- What to do: Go through the records and tally the lines that include the word "GetCwLeakage". The answer is that total alone.

****

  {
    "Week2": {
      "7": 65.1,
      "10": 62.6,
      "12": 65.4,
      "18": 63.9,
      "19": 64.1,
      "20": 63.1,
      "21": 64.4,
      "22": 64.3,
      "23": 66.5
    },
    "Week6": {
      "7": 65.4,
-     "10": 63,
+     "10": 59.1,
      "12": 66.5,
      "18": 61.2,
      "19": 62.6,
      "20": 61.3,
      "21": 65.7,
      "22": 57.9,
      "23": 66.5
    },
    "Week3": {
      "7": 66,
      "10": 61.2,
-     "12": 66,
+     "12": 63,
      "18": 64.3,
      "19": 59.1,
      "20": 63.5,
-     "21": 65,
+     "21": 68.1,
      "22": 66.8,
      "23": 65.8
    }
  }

****

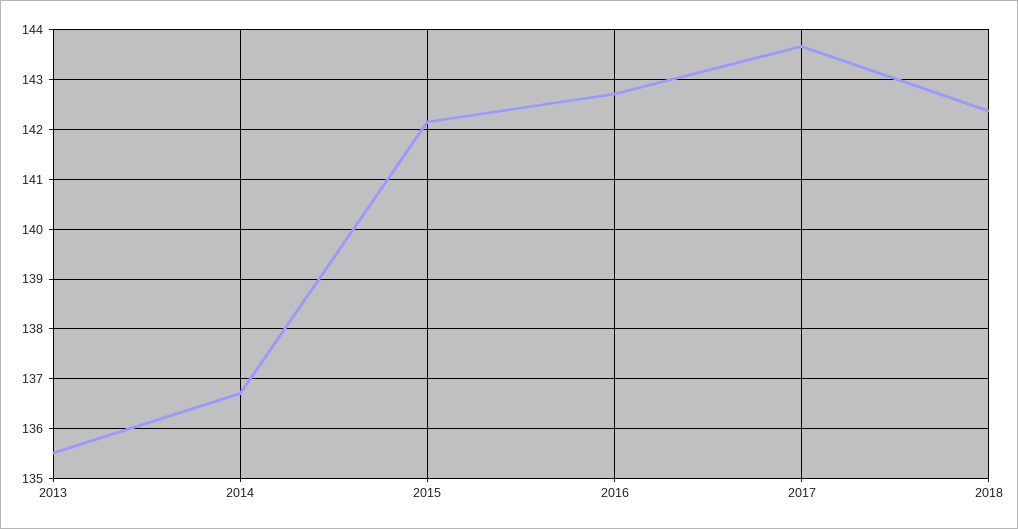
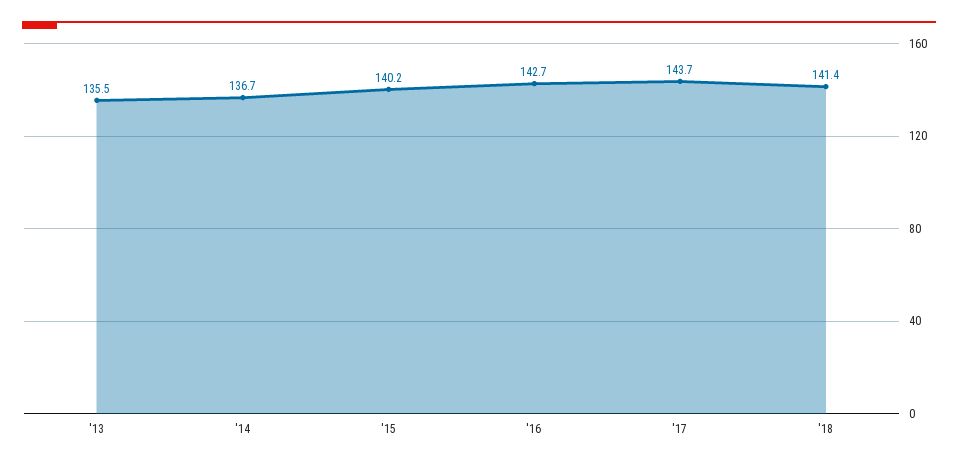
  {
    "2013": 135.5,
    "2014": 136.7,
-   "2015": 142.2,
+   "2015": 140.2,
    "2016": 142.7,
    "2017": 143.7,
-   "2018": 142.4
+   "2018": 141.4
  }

****

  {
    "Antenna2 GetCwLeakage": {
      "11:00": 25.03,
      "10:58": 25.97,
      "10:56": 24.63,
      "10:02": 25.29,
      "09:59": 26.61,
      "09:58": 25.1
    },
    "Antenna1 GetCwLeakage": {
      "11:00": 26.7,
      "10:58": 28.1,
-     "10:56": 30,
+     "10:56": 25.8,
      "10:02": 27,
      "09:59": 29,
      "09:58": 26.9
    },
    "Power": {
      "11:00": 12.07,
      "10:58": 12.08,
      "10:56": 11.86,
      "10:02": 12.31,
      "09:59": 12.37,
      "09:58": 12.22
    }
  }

****

- Task answer: 2